Arbeitsanweisung:
Prüfe anhand des folgenden Textes über selbst gebaute Häuser in Mexiko-Stadt, ob die Aussagen 1. bis 3. zutreffen, und antworte jeweils mit Ja oder Nein samt den entscheidenden Worten des Textes als genauem Zitat. 1. Rund 80 Prozent der Wohnungen bzw. Häuser in Mexiko-Stadt sind selbst gebaut. 2. An der Arquitectura popular arbeiten 320 Professorinnen und Professoren. 3. Kontakte zu Bewohnern marginalisierter Viertel entstehen erst nach dem Studium.

Entnommener Text:
- - -
Der Großteil, rund 80 Prozent, aller Wohnungen bzw. Häuser in Mexiko Stadt seien selbst gebaut. Üblicher Weise wird mit dem Bau eines Raumes begonnen, bei Bedarf bzw. wenn die Mittel ausreichend sind, wird aufgestockt. Professionenelle Architekten gibt es dabei nicht. Bei einem durchschnittlichen Verdienst von fünf Euro pro Tag könnten sich einfache Arbeiter "normale" Wohnungen zu im Schnitt 150 Euro pro Quadratmeter kaum leisten, erläutert Jacinto.
Die Abteilung I bildet laut Jacinto Studierende aus, die sich für diese Menschen einsetzen. Ab dem ersten Studienjahr werden Kontakte zwischen Studierenden und Bewohnern marginalisierter Stadt- oder Landviertel geschaffen und so Theorie und Praxis miteinander verbunden. An der Arquitectura popular sind 320 Studierende inskribiert, die mit 25 ProfessorInnen zusammenarbeiten: "Wir lernen gemeinsam. ProfessorInnen und StudentInnen sind per Du und wir gehen davon aus, dass sich nicht nur die Lehrenden auskennen, sondern, dass diese auch von den Studierenden lernen können", betont der Architekturprofessor.
- - -
Entnommenes Material:
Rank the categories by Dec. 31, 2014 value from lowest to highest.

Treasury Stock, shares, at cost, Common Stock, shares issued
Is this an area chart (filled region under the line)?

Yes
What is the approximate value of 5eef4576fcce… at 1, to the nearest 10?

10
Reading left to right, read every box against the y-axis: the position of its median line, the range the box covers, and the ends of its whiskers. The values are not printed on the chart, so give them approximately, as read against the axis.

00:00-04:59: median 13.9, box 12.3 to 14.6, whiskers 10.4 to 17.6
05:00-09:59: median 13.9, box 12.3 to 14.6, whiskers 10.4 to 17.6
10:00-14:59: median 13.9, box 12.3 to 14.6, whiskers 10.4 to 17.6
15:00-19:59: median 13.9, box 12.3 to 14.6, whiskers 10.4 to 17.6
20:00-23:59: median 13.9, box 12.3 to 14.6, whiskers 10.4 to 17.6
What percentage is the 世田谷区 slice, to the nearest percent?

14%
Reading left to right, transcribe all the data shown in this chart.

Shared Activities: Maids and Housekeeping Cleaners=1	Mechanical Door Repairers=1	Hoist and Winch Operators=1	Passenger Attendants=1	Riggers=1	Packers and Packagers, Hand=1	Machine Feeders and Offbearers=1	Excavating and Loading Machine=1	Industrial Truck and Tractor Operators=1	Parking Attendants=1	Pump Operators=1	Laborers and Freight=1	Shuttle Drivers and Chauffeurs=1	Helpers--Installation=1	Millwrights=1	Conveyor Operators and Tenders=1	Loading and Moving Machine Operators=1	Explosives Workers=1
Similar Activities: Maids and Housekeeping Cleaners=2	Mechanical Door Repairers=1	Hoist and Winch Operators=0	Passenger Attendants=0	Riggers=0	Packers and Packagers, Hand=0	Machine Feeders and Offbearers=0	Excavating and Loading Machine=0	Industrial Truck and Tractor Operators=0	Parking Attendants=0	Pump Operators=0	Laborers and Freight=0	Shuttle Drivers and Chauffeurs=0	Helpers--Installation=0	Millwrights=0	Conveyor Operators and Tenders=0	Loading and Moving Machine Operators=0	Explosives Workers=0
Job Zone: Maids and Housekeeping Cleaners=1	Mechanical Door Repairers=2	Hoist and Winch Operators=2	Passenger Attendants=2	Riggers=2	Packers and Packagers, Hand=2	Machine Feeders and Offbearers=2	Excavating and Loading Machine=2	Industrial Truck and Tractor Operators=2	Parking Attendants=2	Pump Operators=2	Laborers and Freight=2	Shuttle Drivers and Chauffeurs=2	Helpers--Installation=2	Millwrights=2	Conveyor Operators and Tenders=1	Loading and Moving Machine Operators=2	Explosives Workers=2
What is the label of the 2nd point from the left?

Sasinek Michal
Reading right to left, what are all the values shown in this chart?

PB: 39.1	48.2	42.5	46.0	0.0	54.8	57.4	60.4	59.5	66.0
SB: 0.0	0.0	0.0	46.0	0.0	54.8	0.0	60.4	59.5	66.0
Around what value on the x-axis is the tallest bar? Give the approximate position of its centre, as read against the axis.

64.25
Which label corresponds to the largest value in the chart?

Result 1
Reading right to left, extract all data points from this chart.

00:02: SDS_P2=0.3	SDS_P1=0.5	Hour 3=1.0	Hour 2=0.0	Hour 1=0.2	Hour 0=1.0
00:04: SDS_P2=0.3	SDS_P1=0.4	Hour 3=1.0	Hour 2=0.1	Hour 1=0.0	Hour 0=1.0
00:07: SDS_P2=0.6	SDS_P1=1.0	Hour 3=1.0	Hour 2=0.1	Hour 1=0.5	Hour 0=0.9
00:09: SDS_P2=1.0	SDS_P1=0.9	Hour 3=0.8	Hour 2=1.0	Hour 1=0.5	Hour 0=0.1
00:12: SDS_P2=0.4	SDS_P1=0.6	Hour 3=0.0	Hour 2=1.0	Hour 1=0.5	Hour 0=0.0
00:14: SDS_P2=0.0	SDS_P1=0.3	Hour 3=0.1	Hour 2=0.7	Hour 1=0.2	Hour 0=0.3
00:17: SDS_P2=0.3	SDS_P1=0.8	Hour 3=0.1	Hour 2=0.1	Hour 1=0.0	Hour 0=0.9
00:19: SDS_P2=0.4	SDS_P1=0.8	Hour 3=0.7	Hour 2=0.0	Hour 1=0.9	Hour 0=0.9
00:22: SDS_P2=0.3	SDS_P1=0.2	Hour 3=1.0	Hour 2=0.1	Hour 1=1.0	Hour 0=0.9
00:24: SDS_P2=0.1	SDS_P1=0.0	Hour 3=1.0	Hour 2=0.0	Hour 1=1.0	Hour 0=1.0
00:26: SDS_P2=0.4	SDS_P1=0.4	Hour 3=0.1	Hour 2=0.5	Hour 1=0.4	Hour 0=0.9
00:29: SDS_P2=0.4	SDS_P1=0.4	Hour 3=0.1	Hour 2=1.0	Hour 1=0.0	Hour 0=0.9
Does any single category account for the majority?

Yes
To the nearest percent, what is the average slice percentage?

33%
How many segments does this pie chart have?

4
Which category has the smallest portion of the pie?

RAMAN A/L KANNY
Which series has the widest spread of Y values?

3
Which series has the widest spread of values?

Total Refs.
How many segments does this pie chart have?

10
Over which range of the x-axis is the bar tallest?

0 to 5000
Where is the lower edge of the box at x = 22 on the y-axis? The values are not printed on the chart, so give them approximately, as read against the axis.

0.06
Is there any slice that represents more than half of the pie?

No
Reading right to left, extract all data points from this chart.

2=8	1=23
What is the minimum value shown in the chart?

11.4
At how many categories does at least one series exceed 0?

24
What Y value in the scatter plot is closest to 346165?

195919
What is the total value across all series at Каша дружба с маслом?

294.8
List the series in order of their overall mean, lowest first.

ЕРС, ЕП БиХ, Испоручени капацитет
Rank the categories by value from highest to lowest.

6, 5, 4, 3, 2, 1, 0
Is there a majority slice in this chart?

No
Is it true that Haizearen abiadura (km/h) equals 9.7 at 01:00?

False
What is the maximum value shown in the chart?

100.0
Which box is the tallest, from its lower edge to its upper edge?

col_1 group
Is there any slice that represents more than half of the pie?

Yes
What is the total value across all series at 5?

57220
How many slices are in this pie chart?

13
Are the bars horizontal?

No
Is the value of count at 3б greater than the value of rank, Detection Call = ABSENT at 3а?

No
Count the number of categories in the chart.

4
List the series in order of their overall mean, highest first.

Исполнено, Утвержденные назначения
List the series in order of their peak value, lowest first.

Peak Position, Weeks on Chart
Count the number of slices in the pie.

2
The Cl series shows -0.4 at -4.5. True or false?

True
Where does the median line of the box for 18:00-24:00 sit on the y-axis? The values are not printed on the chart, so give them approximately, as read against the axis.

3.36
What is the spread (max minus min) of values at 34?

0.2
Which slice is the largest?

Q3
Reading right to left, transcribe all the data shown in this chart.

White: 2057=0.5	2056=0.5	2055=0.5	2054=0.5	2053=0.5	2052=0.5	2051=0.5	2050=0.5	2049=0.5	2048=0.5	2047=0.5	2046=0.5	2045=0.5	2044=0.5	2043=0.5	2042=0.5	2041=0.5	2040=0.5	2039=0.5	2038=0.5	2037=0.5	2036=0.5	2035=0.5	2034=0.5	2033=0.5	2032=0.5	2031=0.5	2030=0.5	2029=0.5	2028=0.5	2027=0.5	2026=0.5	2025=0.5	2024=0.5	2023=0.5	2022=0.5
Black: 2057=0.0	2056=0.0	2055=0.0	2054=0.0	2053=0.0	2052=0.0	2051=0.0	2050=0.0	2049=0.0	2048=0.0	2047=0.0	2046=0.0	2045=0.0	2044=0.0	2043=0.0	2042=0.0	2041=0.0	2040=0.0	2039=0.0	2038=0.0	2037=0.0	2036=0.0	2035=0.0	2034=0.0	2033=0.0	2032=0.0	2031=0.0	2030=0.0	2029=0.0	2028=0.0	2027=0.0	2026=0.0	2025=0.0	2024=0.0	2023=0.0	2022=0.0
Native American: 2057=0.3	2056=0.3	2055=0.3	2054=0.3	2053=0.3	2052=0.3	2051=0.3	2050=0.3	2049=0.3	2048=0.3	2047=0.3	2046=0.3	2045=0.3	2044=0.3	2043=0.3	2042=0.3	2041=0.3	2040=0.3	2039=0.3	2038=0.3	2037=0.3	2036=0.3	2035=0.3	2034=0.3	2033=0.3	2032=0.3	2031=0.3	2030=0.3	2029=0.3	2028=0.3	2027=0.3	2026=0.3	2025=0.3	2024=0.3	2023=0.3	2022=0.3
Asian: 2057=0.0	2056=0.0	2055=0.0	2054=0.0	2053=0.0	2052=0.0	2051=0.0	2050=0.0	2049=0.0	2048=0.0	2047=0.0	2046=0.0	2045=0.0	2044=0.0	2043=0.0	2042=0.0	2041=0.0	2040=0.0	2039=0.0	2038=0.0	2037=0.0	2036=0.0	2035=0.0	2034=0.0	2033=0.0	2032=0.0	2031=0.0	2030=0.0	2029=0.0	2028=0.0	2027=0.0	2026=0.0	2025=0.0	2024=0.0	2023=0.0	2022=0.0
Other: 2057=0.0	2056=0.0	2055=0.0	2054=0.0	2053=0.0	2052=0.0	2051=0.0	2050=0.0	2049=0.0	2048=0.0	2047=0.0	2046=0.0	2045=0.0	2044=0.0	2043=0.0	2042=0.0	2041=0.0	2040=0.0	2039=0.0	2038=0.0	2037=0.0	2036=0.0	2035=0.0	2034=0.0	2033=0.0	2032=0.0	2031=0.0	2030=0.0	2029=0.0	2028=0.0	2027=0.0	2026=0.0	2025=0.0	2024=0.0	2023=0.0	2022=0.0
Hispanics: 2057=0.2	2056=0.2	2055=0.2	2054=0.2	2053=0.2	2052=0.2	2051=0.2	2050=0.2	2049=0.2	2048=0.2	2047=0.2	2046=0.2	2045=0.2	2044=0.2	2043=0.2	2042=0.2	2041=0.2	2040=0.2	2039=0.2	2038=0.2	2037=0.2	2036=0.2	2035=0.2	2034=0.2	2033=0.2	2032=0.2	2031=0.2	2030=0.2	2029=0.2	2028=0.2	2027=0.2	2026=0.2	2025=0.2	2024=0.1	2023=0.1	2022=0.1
- - -
Antwort:
1. Ja: „Der Großteil, rund 80 Prozent, aller Wohnungen bzw. Häuser in Mexiko Stadt seien selbst gebaut.“
2. Nein: „An der Arquitectura popular sind 320 Studierende inskribiert, die mit 25 ProfessorInnen zusammenarbeiten“
3. Nein: „Ab dem ersten Studienjahr werden Kontakte zwischen Studierenden und Bewohnern marginalisierter Stadt- oder Landviertel geschaffen“